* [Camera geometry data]
===============

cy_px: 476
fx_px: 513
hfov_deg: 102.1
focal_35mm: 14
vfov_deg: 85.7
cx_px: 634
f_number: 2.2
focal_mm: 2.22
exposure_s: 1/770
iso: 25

===============

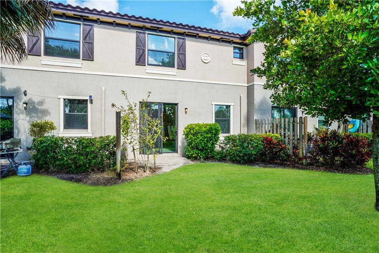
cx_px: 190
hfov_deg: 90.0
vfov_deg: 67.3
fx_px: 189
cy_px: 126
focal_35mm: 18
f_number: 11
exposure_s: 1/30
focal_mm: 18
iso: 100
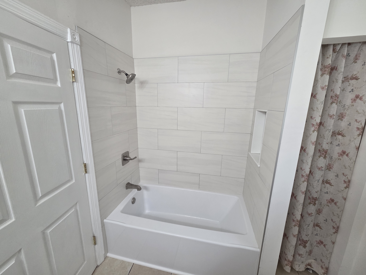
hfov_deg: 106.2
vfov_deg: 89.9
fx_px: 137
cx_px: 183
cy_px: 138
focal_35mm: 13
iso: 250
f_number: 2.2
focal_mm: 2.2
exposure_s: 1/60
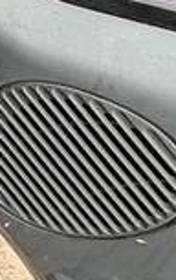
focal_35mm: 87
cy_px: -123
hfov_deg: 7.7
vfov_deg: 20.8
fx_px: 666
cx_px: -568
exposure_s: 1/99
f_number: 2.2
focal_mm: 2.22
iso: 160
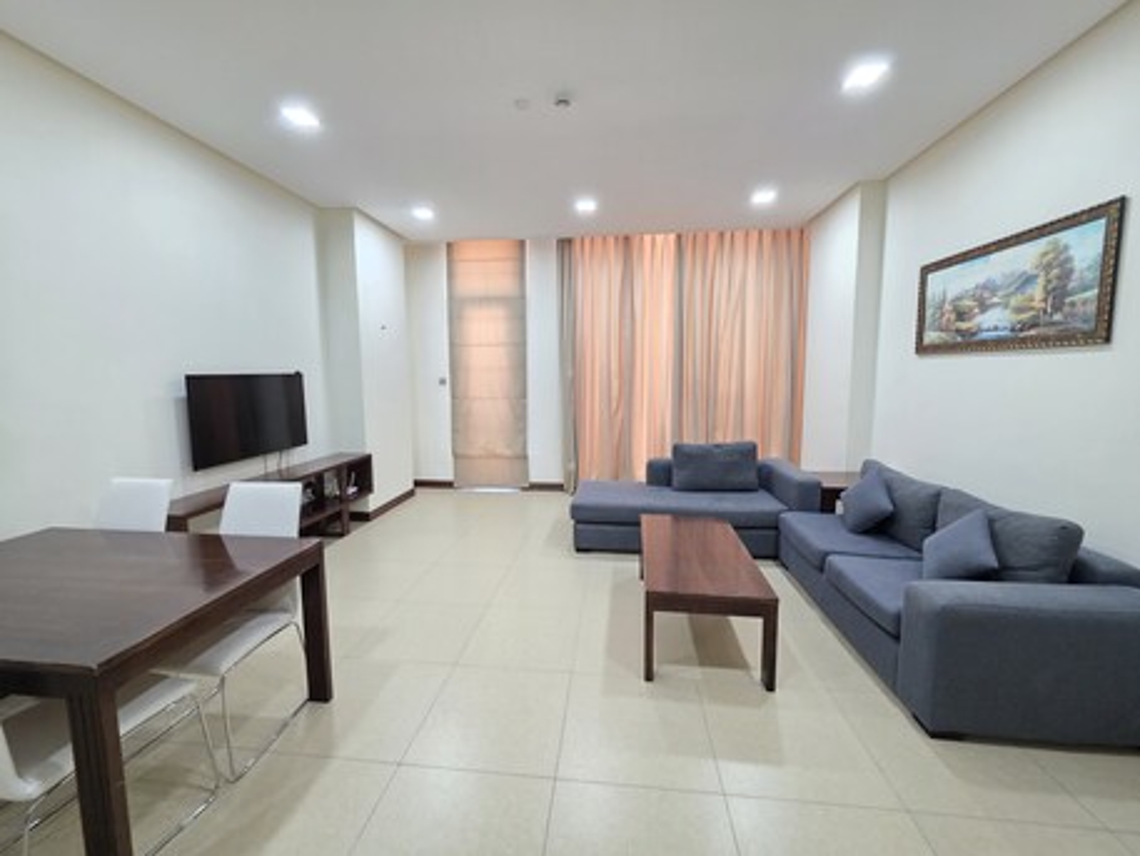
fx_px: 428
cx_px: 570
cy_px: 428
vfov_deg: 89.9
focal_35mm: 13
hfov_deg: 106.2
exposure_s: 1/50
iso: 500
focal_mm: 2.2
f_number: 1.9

===============

For this exercise, transcribe exactly the part of the records above that opens with the line containing "focal_mm: 18" and closes with the one containing "f_number: 1.9". Pictures are not part of the copy.

* [Answer section]
focal_mm: 18
iso: 100
hfov_deg: 106.2
vfov_deg: 89.9
fx_px: 137
cx_px: 183
cy_px: 138
focal_35mm: 13
iso: 250
f_number: 2.2
focal_mm: 2.2
exposure_s: 1/60
focal_35mm: 87
cy_px: -123
hfov_deg: 7.7
vfov_deg: 20.8
fx_px: 666
cx_px: -568
exposure_s: 1/99
f_number: 2.2
focal_mm: 2.22
iso: 160
fx_px: 428
cx_px: 570
cy_px: 428
vfov_deg: 89.9
focal_35mm: 13
hfov_deg: 106.2
exposure_s: 1/50
iso: 500
focal_mm: 2.2
f_number: 1.9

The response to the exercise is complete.